- EXERCISE AIM -
In the passage on the sudden medical emergency defense, why had the client in the seizure case stopped taking her prescribed medication?

- PROVIDED PASSAGE -

- - - - -

Generally speaking there is no exception to motor vehicle traffic safety laws for medical conditions experienced during driving unless it is a sudden and unanticipated medical emergency. In cases where you have fecal incontinence and knew about it ahead of time, the defense is never going to fly because there are things you can do to address the issue apart from speeding and jeopardizing the safety of yourself and other on the roads.
I am an insurance defense attorney and have had numerous motor vehicle cases in which the sudden and unanticipated medical emergency defense was litigated. Usually in cases where accidents and injuries happened.
In one case my client had an epileptic seizure and violently rear ended another motor vehicle resulting in a man suffering serious neck injuries. I initially asserted the sudden and unanticipated medical emergency defense. However, when I got my client’s medical records they not only showed she had stopped taking her prescribed seizure meds, because she “felt fine”, but that there had also been a long lapse in time since her doctor had been spoken to or even been consulted about her condition. I didn’t feel like I could prove the defense because the last order she got from the doctor was to continue to take the meds (and not go off them because she “felt fine.”) She had not gotten his authority to do so, plus she did have a known history of seizures.
Another case in which I couldn’t prove the defense involved a 77 year old man who violently crashed his vehicle into another car before it careened off the roadway and into a stone wall, causing the vehicle to burst into flames and leading to my client’s death. Seconds before the collision, two eyewitnesses reported that my client’s vehicle was “weaving and meandering between lanes as if it was driverless”. Heart medicine was found in his car and he was in on his way home from an appointment with the cardiologist. My theory was that he had a cardiac event which rendered him unconscious at the wheel of his vehicle. Unfortunately, however, when I took the depositions of the witnesses neither one could say that he was slumped over at the wheel or unconscious. They didn’t get a clear look and also couldn’t testify that he was steering the vehicle. I then deposed the medical examiner whose autopsy report noted significant congestive heart disease and blunt trauma from the accident while not specifically listing the cause of death as due to one or the other. I tried to get him totestify that my client would have been unconscious before impact, but unfortunately his opinion was the opposite, based on the amount of blood pumped into the man’s Peritoneal cavity. His opinion was that, without a doubt, my client’s heart was beating normally upon impact and collision for that volume of blood to be present in the peritoneal cavity. He could not testify that with reasonable medical probability a medical event had rendered my client unable to steer or operate his vehicle.

- - - - -

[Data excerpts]
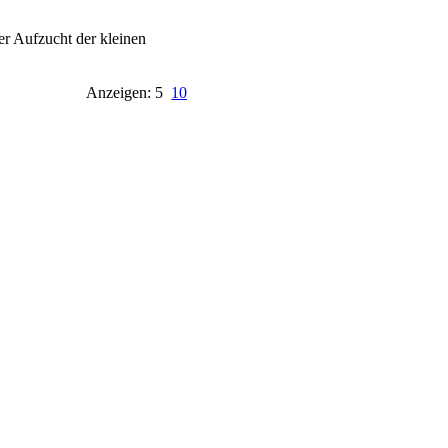
er Aufzucht der kleinen
Anzeigen: 5
10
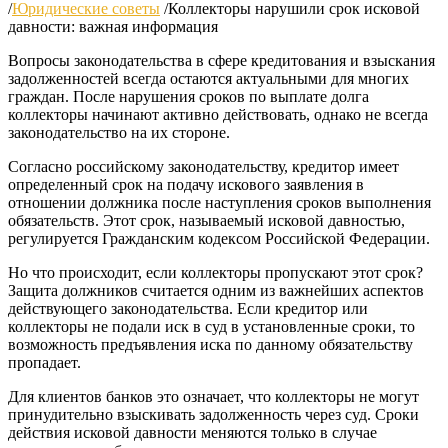
/
Юридические советы
/
Коллекторы нарушили срок исковой
давности: важная информация
Вопросы законодательства в сфере кредитования и взыскания
задолженностей всегда остаются актуальными для многих
граждан. После нарушения сроков по выплате долга
коллекторы начинают активно действовать, однако не всегда
законодательство на их стороне.
Согласно российскому законодательству, кредитор имеет
определенный срок на подачу искового заявления в
отношении должника после наступления сроков выполнения
обязательств. Этот срок, называемый исковой давностью,
регулируется Гражданским кодексом Российской Федерации.
Но что происходит, если коллекторы пропускают этот срок?
Защита должников считается одним из важнейших аспектов
действующего законодательства. Если кредитор или
коллекторы не подали иск в суд в установленные сроки, то
возможность предъявления иска по данному обязательству
пропадает.
Для клиентов банков это означает, что коллекторы не могут
принудительно взыскивать задолженность через суд. Сроки
действия исковой давности меняются только в случае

- - - - -

- FINAL ANSWER -
She stopped because she "felt fine."